Asia should tax the wealthy too
In the context of Asia, home to a growing number of centimillionaires, the tax proposal is estimated to raise US$71 billion in East Asia and US$20 billion in South and Southeast Asia.
The authors acknowledged that “it is unlikely that a global deal on a tax on extreme wealth to fund climate change adaptation and mitigation will be obtained in the very near future”. But the study suggests that the proposed wealth tax “can be initiated by a subset of countries without the need for consensus” at the COP climate negotiations.
Behind this targeted financing mechanism lies the idea of reversing the increasing global carbon inequalities while unlocking climate finance for developing countries.
This “global carbon inequality” is characterised by the Global South – especially the low-income populations within these countries – bearing the highest proportion of income losses due to climate hazards like exposure to serious flooding, despite contributing the lowest share global emissions and having the lowest capacity to finance climate mitigation and funding efforts, compared to the wealthier nations.
“The main conclusion here is that,” the authors said, commenting on their proposal, “given the extreme levels of wealth concentration in the world today, even modest tax rates on top wealth holders can yield substantial tax revenues.”
Apart from the progressive wealth tax, the report suggests that other well-designed climate policies focusing on distributional impacts, like the removal of fossil fuel subsidies and targeted cash transfers, can reduce climate change inequalities as well.
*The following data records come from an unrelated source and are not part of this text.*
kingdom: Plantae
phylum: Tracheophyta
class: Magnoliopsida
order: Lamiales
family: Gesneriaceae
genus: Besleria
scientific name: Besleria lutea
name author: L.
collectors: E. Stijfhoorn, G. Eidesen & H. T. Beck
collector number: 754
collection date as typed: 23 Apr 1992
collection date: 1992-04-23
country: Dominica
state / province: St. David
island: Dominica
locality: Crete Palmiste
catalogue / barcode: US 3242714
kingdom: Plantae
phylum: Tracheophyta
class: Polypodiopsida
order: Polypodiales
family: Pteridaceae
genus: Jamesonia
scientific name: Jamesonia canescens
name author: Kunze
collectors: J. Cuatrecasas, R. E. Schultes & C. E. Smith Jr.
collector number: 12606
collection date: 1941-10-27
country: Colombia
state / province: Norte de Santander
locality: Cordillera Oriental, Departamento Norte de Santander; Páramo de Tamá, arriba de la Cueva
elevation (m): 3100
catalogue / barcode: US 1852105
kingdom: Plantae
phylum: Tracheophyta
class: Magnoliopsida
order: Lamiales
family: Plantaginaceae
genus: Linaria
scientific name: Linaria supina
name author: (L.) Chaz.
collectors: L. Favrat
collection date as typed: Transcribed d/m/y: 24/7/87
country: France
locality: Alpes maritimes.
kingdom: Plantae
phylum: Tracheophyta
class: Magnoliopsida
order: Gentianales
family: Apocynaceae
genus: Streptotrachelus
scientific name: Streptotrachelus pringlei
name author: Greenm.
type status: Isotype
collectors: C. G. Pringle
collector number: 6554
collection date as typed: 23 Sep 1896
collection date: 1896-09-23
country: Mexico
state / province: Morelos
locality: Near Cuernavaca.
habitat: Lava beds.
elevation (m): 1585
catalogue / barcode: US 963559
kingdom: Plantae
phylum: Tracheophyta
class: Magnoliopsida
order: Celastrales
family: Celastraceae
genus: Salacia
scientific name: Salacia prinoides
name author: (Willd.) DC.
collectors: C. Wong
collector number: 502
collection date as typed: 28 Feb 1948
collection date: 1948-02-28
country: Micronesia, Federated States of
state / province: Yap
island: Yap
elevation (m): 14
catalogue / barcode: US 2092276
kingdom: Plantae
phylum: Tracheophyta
The study cites Indonesia’s efforts to phase out fossil fuel subsidies as a successful example that proves “potential fuel price hikes do not necessarily result in welfare losses for the poor”. This phase-out over the past decade has been accompanied by assistance to low-income households and a redirection of savings from the subsidy reform into other social programmes and infrastructure.
However, despite managing to reduce fossil fuel subsidies from US$13.6 billion in 2014 to US$1.6 billion in its 2015 state budget, Indonesia still has the second highest level of total subsidies for fossil fuels among G20 countries, according to a report by Climate Transparency last year.